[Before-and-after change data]
:::::

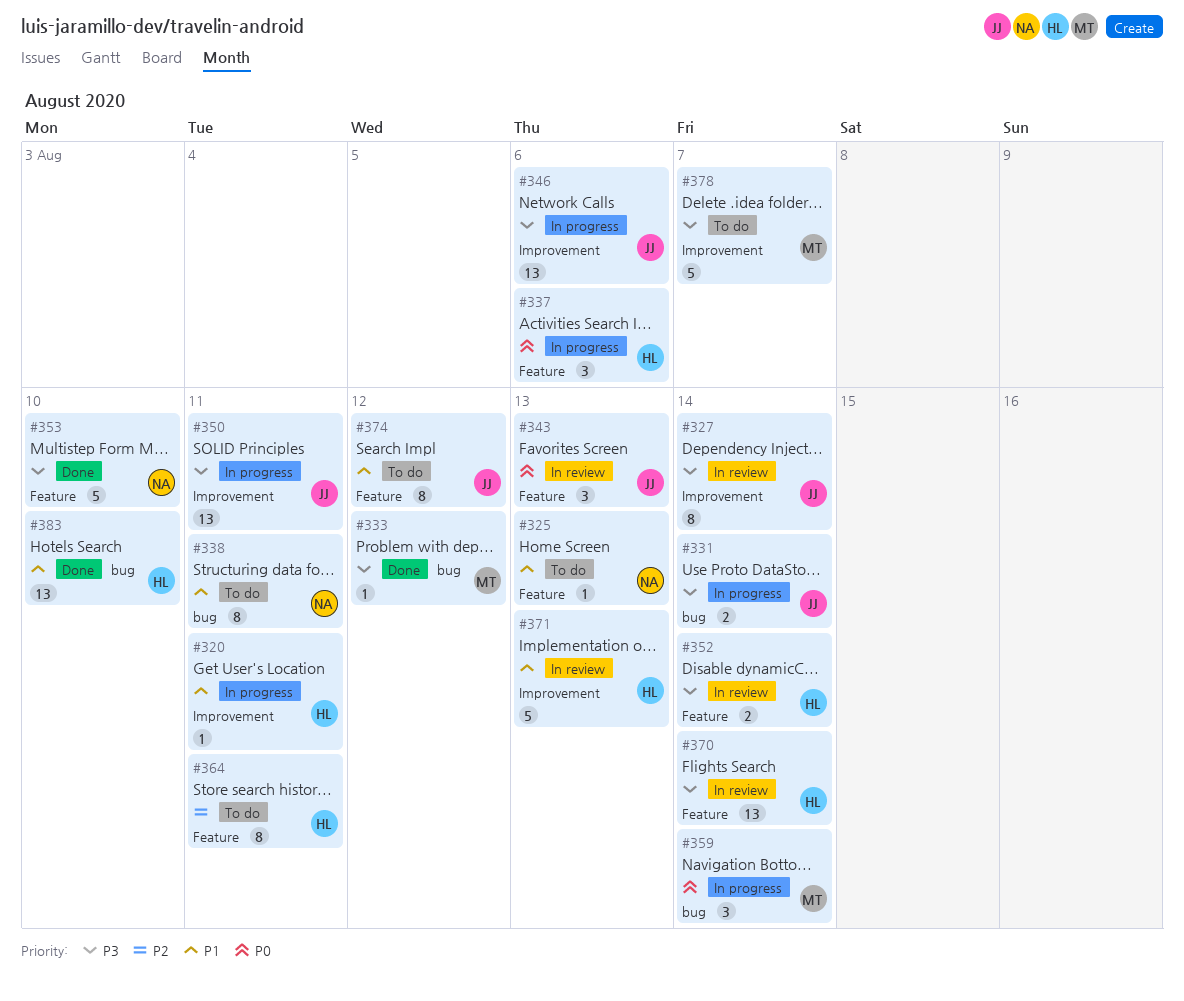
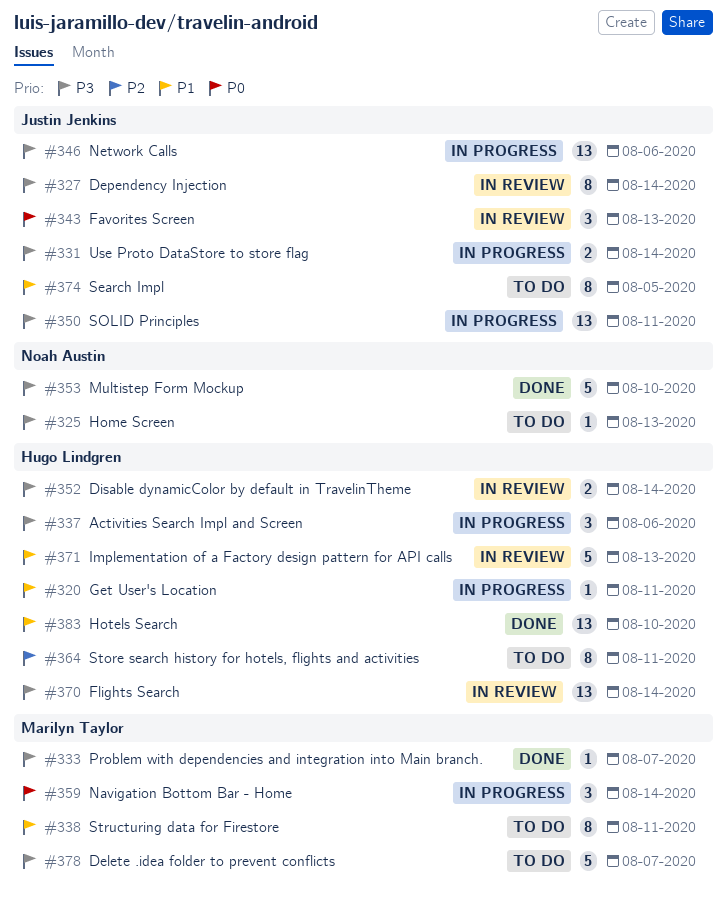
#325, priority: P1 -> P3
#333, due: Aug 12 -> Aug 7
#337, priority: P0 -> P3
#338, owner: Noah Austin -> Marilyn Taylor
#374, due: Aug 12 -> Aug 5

:::::

EXERCISE DESCRIPTION: In the entries above, find the line containing "#338, owner: Noah Austin -> Marilyn Taylor". Set down that line and every line after it through the last one, exactly and alone.

RESULT FOR THIS EXERCISE:
#338, owner: Noah Austin -> Marilyn Taylor
#374, due: Aug 12 -> Aug 5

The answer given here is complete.